The problem was caused by these evangelists of humanity: he was struck down because of a curfew and closure of roads.

When you have a child, you can hope for little more than that the baby is born fit and well; and, indeed, God had given me a baby boy who was fit and well. Misfortune struck on the sixth day, when he developed jaundice.

There was no way to treat him because we could not reach the hospital or a doctor because we were stuck at home under curfew.

Death reaches us everywhere but death was too good from my little boy. Finally, after much trouble and many fierce confrontations at checkpoints we reached the hospital, and how I wish I hadn't, because it was too late.

The jaundice had developed too far.

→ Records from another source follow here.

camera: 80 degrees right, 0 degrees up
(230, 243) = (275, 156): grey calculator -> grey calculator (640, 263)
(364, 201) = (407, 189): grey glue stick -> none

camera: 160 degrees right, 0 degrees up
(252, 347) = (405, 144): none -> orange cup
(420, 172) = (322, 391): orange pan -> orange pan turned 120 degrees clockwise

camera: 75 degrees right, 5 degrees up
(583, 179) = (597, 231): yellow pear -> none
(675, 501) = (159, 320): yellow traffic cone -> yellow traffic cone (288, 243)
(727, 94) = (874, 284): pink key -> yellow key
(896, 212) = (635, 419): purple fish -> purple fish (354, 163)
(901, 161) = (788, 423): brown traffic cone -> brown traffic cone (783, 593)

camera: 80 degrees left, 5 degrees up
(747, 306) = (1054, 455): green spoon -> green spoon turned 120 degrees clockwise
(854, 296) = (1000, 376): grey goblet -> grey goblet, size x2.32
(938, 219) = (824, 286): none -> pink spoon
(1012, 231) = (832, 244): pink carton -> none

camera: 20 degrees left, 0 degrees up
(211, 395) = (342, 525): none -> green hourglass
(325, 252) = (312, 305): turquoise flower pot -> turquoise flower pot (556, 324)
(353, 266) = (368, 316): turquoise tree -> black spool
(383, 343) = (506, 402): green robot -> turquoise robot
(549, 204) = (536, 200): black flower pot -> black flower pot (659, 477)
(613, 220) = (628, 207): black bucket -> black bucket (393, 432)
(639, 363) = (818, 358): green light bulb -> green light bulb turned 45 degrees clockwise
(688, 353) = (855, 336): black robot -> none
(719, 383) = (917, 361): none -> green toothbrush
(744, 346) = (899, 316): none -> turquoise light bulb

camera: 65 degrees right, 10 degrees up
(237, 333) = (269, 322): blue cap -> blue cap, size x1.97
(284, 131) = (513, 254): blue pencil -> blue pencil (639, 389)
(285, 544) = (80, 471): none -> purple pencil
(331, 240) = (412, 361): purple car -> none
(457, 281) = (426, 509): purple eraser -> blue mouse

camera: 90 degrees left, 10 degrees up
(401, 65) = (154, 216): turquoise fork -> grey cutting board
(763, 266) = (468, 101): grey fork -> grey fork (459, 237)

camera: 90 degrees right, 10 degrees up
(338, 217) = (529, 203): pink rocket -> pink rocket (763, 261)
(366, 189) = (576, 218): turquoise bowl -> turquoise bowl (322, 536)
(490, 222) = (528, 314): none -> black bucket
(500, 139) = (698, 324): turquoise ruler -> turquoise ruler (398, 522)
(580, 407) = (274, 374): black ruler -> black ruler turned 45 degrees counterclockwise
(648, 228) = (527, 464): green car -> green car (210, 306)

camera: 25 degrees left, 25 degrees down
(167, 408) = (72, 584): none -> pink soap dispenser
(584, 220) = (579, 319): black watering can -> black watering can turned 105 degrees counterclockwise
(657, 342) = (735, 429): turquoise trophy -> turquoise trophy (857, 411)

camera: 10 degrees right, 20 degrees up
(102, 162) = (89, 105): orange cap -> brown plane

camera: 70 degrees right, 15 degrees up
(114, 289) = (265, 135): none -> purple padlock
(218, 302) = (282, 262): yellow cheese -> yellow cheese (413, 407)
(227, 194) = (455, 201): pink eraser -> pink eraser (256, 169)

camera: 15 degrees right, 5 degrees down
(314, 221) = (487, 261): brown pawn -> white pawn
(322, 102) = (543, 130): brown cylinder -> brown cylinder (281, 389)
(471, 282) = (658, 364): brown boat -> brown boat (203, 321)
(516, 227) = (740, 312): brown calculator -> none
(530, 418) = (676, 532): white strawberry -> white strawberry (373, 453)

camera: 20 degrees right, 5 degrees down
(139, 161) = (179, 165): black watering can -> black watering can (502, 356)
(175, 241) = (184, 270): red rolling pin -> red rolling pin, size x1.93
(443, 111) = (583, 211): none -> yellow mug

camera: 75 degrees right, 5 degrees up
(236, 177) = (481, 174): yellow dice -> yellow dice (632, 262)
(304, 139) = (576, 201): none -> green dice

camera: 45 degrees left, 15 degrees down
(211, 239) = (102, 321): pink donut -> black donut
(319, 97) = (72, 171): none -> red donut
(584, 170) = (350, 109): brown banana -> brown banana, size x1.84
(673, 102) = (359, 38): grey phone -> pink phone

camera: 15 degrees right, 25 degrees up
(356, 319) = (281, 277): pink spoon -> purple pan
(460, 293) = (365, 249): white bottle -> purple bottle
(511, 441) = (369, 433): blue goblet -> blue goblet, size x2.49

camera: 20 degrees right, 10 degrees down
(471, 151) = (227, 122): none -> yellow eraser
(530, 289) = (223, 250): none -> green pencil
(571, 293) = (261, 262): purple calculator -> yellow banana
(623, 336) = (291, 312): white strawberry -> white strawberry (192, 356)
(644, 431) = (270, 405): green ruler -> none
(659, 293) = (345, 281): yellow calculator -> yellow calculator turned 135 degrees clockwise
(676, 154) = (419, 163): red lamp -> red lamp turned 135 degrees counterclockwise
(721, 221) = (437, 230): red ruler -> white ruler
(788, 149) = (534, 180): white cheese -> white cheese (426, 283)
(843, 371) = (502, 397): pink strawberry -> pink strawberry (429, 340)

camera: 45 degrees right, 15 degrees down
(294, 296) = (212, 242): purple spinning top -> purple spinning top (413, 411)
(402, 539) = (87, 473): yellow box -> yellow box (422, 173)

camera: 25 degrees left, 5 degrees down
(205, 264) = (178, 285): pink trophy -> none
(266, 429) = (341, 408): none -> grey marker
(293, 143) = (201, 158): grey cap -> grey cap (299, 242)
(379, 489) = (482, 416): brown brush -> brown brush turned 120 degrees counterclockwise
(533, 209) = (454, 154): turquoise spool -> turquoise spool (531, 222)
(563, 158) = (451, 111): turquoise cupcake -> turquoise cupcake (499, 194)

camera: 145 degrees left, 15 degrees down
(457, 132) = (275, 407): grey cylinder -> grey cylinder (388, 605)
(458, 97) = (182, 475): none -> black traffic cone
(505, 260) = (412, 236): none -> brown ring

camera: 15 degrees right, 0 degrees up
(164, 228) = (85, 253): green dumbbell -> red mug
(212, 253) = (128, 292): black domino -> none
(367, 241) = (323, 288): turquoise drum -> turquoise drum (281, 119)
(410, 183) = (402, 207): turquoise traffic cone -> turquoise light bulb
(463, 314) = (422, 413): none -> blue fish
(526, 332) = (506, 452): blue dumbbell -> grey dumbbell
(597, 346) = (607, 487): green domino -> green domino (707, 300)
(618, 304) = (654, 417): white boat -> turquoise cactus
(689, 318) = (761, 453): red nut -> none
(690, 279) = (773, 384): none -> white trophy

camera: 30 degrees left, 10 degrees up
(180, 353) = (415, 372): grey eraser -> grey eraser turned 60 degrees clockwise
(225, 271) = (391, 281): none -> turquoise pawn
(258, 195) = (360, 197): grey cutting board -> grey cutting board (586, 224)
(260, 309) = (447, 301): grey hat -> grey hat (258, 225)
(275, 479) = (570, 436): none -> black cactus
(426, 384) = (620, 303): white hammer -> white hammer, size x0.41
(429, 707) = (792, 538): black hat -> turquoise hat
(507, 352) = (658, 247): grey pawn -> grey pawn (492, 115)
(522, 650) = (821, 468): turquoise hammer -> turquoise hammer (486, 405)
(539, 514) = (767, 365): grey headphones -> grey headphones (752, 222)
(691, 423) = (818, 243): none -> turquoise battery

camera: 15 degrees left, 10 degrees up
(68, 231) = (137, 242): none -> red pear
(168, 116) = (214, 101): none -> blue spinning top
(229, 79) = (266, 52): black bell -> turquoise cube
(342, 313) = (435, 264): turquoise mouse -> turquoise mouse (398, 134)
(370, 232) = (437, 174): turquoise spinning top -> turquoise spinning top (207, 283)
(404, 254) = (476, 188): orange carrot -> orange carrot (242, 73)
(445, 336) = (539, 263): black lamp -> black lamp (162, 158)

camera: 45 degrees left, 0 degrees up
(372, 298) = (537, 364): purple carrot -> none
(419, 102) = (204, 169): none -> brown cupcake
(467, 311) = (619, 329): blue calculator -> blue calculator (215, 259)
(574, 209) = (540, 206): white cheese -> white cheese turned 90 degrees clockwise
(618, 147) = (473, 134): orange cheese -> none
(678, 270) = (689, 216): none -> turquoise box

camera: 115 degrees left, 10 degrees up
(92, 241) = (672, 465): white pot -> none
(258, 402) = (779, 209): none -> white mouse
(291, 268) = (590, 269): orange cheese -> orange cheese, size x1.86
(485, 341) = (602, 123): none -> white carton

He had suffered brain damage which left him with cerebral palsy. It paralysed my life and and the life of my whole family too. I, my son and all of Iraq have become victims of Bush and Blair and their allies.

Who is to blame for this complete moral destruction of Iraq? The war, directly or indirectly, was to blame for it all.

I wish the previous regime could have been removed, but our moral and spiritual decency had been preserved. I wish those responsible for poverty and deprivation had vanished, but our security had remained.

What did we gain from this war? Nothing but unemployment throughout the country. University graduates sit around dreaming of a job to feed themselves.

Regime change was brought about on the grounds that Iraq possessed dangerous weapons; but the dangers we have lived through during this regime change have been far greater than any danger from weapons of mass destruction.

This unplanned change plunged the spirit of Iraqis into a pit of revenge and grief. We will not recover for centuries.

Our families have been dismembered, tribal solidarity between different sects has been destroyed, and the spirit of brotherhood and self-sacrifice among sons of the one nation has vanished. This war of regime change was truly destructive, in every meaning of the word.

We will need centuries before we can emerge again. The tentacles of this war have lashed every family in a country which has never had a chance to catch its breath throughout its long and bloody history.

The worst state a human being can live through is to sit in his own home and fear his neighbour - who, in turn, is afraid of him. What good are democracy and freedom when I have to worry about whether or not I will return at night when I leave to make my living in the morning? What good is liberty when I cannot express even my smallest thought?

Tony Blair and those who supported him have the blood of many hundreds killed in the alleyways and streets of Iraq on their hands. He entered the war without thinking about the feelings of ordinary people like me whose only concern is to provide a decent life for our children. The political class which was responsible for regime change committed sins whose consequences will take centuries to wash away.

It is fine with me that Saddam died, and that those who were responsible for the suffering of the people of this country for so long have been removed. Yet I ask: can Blair or Bush make thousands of orphans smile again? What will they say to widows whose husbands were killed in a dusty, fleeting moment of sectarian madness? How will those widows feed their children?

This war was not worth all the blood that was spilled and the destruction that was visited on generations of innocent people. It was a political move to break an opponent, without any thought for the lives of other human beings who have shared the world with you throughout history.